*** Opening of Records for this exercise ***

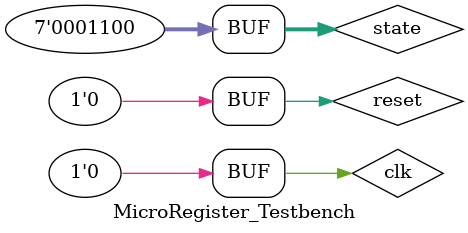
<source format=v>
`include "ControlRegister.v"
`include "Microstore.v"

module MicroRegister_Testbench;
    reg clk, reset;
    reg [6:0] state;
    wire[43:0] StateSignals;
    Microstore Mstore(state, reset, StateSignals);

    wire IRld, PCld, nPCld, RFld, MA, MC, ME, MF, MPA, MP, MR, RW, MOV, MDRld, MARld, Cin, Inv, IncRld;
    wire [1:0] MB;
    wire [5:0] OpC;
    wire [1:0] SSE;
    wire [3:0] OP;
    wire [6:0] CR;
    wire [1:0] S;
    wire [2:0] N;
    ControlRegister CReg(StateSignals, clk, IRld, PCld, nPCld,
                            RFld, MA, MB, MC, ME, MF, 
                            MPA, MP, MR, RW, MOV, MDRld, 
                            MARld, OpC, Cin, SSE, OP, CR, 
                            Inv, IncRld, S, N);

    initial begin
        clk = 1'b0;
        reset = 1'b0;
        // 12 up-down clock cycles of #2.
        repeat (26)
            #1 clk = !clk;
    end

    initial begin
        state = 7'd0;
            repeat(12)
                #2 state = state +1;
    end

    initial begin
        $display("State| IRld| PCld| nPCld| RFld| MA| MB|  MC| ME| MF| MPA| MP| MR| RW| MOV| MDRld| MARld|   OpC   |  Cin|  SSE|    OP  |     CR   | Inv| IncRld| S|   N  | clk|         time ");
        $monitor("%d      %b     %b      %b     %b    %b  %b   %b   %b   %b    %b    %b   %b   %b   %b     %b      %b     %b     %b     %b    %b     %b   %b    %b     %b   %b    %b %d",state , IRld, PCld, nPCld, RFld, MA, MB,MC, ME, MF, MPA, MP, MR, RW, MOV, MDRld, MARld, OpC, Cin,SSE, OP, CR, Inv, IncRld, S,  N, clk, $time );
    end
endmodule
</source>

*** Close of Records for this exercise ***

Pick out the lines above containing the word "MARld", then copy them.

    wire IRld, PCld, nPCld, RFld, MA, MC, ME, MF, MPA, MP, MR, RW, MOV, MDRld, MARld, Cin, Inv, IncRld;
                            MARld, OpC, Cin, SSE, OP, CR, 
        $display("State| IRld| PCld| nPCld| RFld| MA| MB|  MC| ME| MF| MPA| MP| MR| RW| MOV| MDRld| MARld|   OpC   |  Cin|  SSE|    OP  |     CR   | Inv| IncRld| S|   N  | clk|         time ");
        $monitor("%d      %b     %b      %b     %b    %b  %b   %b   %b   %b    %b    %b   %b   %b   %b     %b      %b     %b     %b     %b    %b     %b   %b    %b     %b   %b    %b %d",state , IRld, PCld, nPCld, RFld, MA, MB,MC, ME, MF, MPA, MP, MR, RW, MOV, MDRld, MARld, OpC, Cin,SSE, OP, CR, Inv, IncRld, S,  N, clk, $time );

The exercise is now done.